Enforcement & Litigation
On May 18, the New York State Department of Financial Services (DFS) announced that it entered into consent orders with National Credit Adjusters, LLC and Webcollex LLC (doing business as CKS Financial), who had bought and collected on illegal payday loans. The buyers agreed to stop collection on payday loans and to pay $3 million in restitution in the form of discharged debt and refunds to over 3,000 affected New Yorkers. The consent orders are the first DFS settlements to provide restitution to New York consumers harmed by payday loans.

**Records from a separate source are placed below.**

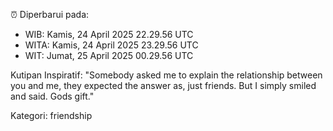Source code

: ⏰ Diperbarui pada:
- WIB: Kamis, 24 April 2025 22.29.56 UTC
- WITA: Kamis, 24 April 2025 23.29.56 UTC
- WIT: Jumat, 25 April 2025 00.29.56 UTC

Kutipan Inspiratif:
"Somebody asked me to explain the relationship between you and me, they expected the answer as, just friends. But I simply smiled and said. Gods gift."


Kategori: friendship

Because of the procedural reforms enacted by the Private Securities Litigation Reform Act of 1995 and the heightened pleading standards adopted by the Supreme Court in Bell Atlantic Corp. v. Twombly and Ashcroft v. Iqbal, securities plaintiffs often prefer to litigate in state court. The Supreme Court recently held in Merrill Lynch v. Manning that, despite the exclusive federal jurisdiction provision of the Securities Exchange Act of 1934, plaintiffs can bring state law claims in state courts complaining about conduct that violates the federal securities laws. Only when a plaintiff’s claim turns on the resolution of a substantial and disputed issue of law under the Exchange Act or its regulations will the federal courts be the exclusive jurisdiction for resolution of state law claims. Please see the client alert prepared by Goodwin partner Brian Pastuszenski.
Goodwin Procter News
The Maryland Bankers Association's 120th Annual Convention brings together hundreds of bank CEOs, directors, and senior management decision-makers for educational programs, networking events, and the annual election of association leadership. Financial Institutions Group partner Bill Stern will present on "Friend or Foe: Partnering with Marketplace Lenders." Goodwin Procter is a sponsor for the event, which will be held on June 5-8 in Amelia Island, Florida.
Dan Glosband, of counsel in Goodwin Procter’s Financial Institutions Group and a member of its Financial Restructuring Practice, will be speaking at the 5th Annual European Insolvency & Restructuring Congress, taking place June 16-17 in Brussels, Belgium, on a panel to discuss the “Forum Shopping, Choice of COMI – US vs. EU” panel.